The only areas that remain affordable are in the north-west, north-east and Yorkshire and the Humber. Northern Ireland was also affordable when measured against the average income for all age groups. There are no separate figures for young workers in the region.
The most inaccessible place for those wanting to start a family was London, with a two-bedroom rental there costing 60 per cent of the average income for someone in their 20s and 44 per cent for someone in their 30s. This was followed by the south-east, south-west and the east of England.
Betsy Dillner, director of Generation Rent, said: “For people on modest incomes, having a child will normally involve one parent staying at home while the other works full time, for a period longer than parental leave normally covers. That means a typical new family will rely on one full-time salary to make ends meet.

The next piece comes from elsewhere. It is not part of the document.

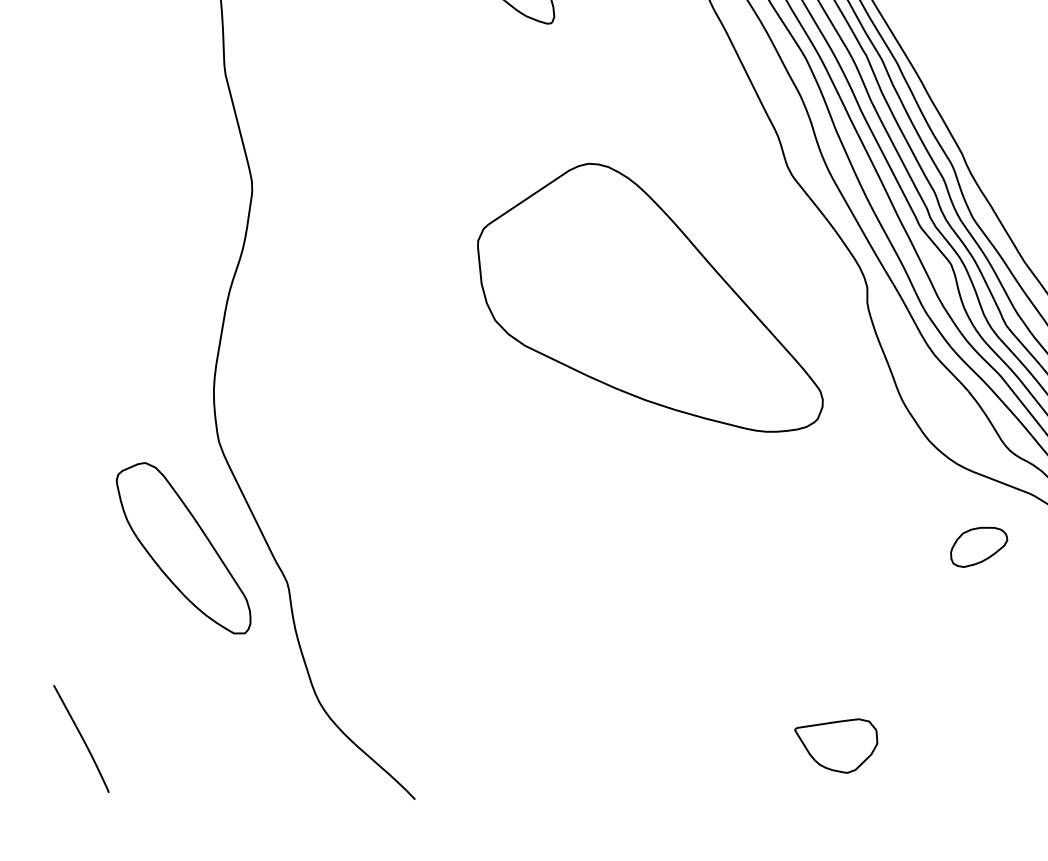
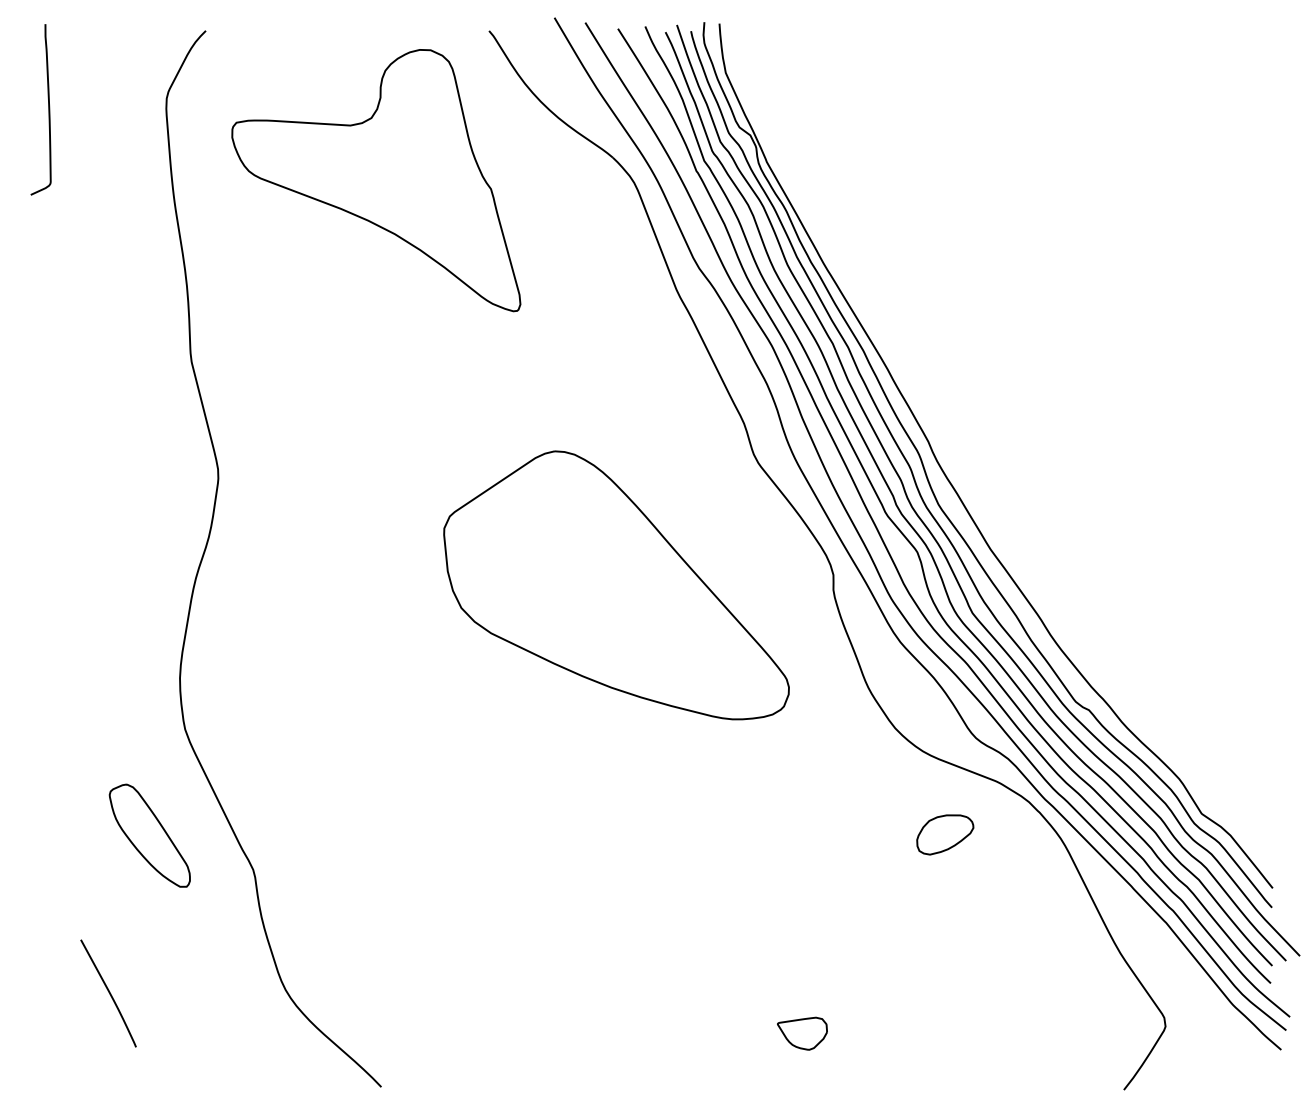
part: (183, 547) -> (149, 835), size x0.6
curve: (81, 737) -> (108, 992), moved
part: (836, 745) -> (802, 1033), size x0.6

If the rent is too high, that makes the arrangement unviable.”
For those on lower incomes, Dilner said: “The situation is even worse, with constant anxiety over how to put food on the table, and nothing left at the end of the month to put aside for the future.
“Not only do young adults face renting for a longer period at a higher cost than their parents, and may never actually buy a home, they are less likely to start a family – a prospect that ought to terrify older generations and policymakers alike.”
She added that if local leaders did not want to see their communities decimated by the housing crisis, they needed to start building on the “uglier parts of the green belt” and introduce rent controls.
In the Guardian’s study, Wales ranked as one of the more affordable places to start a family while renting. In 2015, the average annual rent for a two-bedroom home took 31 per cent of one full-time worker’s wage in their 20s, above the level of affordability. For someone in their 30s, it was 23 per cent.